BEGIN DATA IN THIS EXERCISE
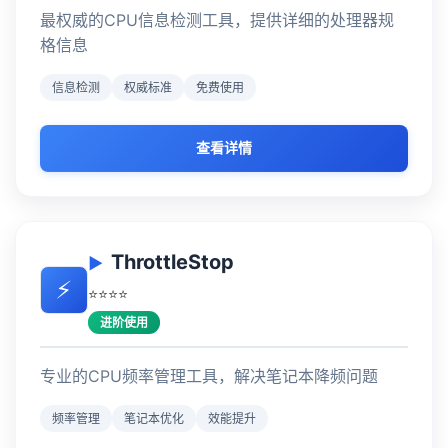
最权威的CPU信息检测工具，提供详细的处理器规
格信息
信息检测
权威标准
免费使用
查看详情
ThrottleStop
⚡
⭐⭐⭐⭐
进阶使用
专业的CPU频率管理工具，解决笔记本降频问题
频率管理
笔记本优化
效能提升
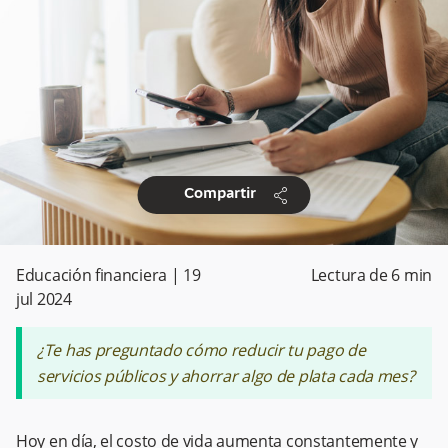
share
Compartir
Educación financiera
|
19
Lectura de
6
min
jul 2024
¿Te has preguntado cómo reducir tu pago de
servicios públicos y ahorrar algo de plata cada mes?
Hoy en día, el costo de vida aumenta constantemente y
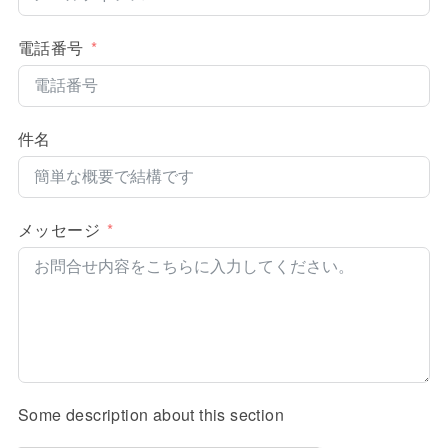
電話番号
件名
メッセージ
Some description about this section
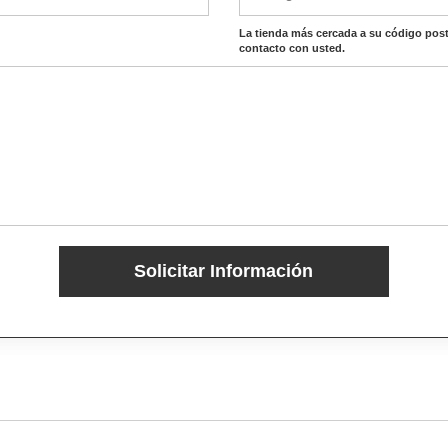
La tienda más cercada a su código post
contacto con usted.
Solicitar Información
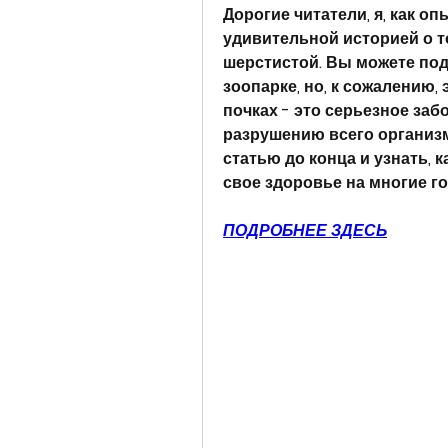
Дорогие читатели, я, как оп
удивительной историей о то
шерстистой. Вы можете поду
зоопарке, но, к сожалению,
почках - это серьезное заб
разрушению всего организм
статью до конца и узнать, 
свое здоровье на многие г
ПОДРОБНЕЕ ЗДЕСЬ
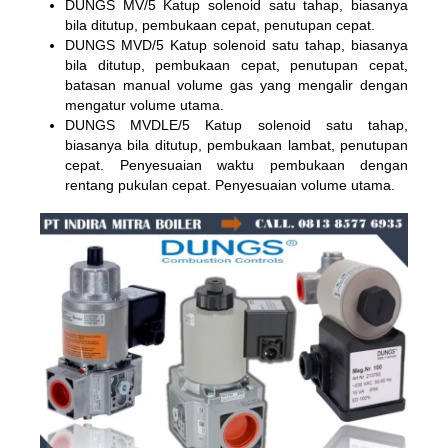
DUNGS MV/5 Katup solenoid satu tahap, biasanya
bila ditutup, pembukaan cepat, penutupan cepat.
DUNGS MVD/5 Katup solenoid satu tahap, biasanya
bila ditutup, pembukaan cepat, penutupan cepat,
batasan manual volume gas yang mengalir dengan
mengatur volume utama.
DUNGS MVDLE/5 Katup solenoid satu tahap,
biasanya bila ditutup, pembukaan lambat, penutupan
cepat. Penyesuaian waktu pembukaan dengan
rentang pukulan cepat. Penyesuaian volume utama.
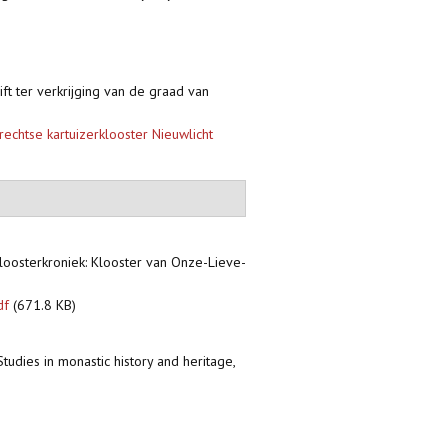
ift ter verkrijging van de graad van
echtse kartuizerklooster Nieuwlicht
kloosterkroniek: Klooster van Onze-Lieve-
df
(671.8 KB)
 Studies in monastic history and heritage,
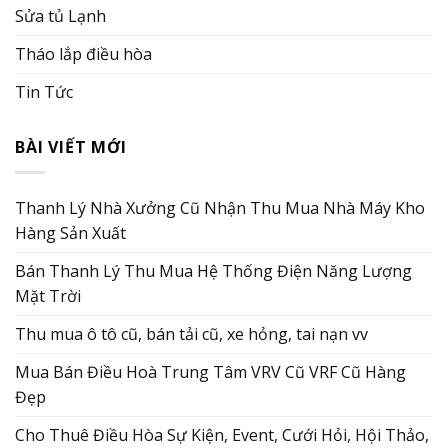
Sửa tủ Lạnh
Tháo lắp điều hòa
Tin Tức
BÀI VIẾT MỚI
Thanh Lý Nhà Xưởng Cũ Nhận Thu Mua Nhà Máy Kho
Hàng Sản Xuất
Bán Thanh Lý Thu Mua Hệ Thống Điện Năng Lượng
Mặt Trời
Thu mua ô tô cũ, bán tải cũ, xe hỏng, tai nạn vv
Mua Bán Điều Hoà Trung Tâm VRV Cũ VRF Cũ Hàng
Đẹp
Cho Thuê Điều Hòa Sự Kiện, Event, Cưới Hỏi, Hội Thảo,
END DATA IN THIS EXERCISE
REQUEST. The reply needs to repeat exactly the line containing "DUNGS MVD/5 Katup" and each line after it, through the final line of the entries above, and to skip the pictures.

YOUR RESPONSE.
DUNGS MVD/5 Katup solenoid satu tahap, biasanya
bila ditutup, pembukaan cepat, penutupan cepat,
batasan manual volume gas yang mengalir dengan
mengatur volume utama.
DUNGS MVDLE/5 Katup solenoid satu tahap,
biasanya bila ditutup, pembukaan lambat, penutupan
cepat. Penyesuaian waktu pembukaan dengan
rentang pukulan cepat. Penyesuaian volume utama.
ift ter verkrijging van de graad van
echtse kartuizerklooster Nieuwlicht
kloosterkroniek: Klooster van Onze-Lieve-
df
(671.8 KB)
 Studies in monastic history and heritage,
Sửa tủ Lạnh
Tháo lắp điều hòa
Tin Tức
BÀI VIẾT MỚI
Thanh Lý Nhà Xưởng Cũ Nhận Thu Mua Nhà Máy Kho
Hàng Sản Xuất
Bán Thanh Lý Thu Mua Hệ Thống Điện Năng Lượng
Mặt Trời
Thu mua ô tô cũ, bán tải cũ, xe hỏng, tai nạn vv
Mua Bán Điều Hoà Trung Tâm VRV Cũ VRF Cũ Hàng
Đẹp
Cho Thuê Điều Hòa Sự Kiện, Event, Cưới Hỏi, Hội Thảo,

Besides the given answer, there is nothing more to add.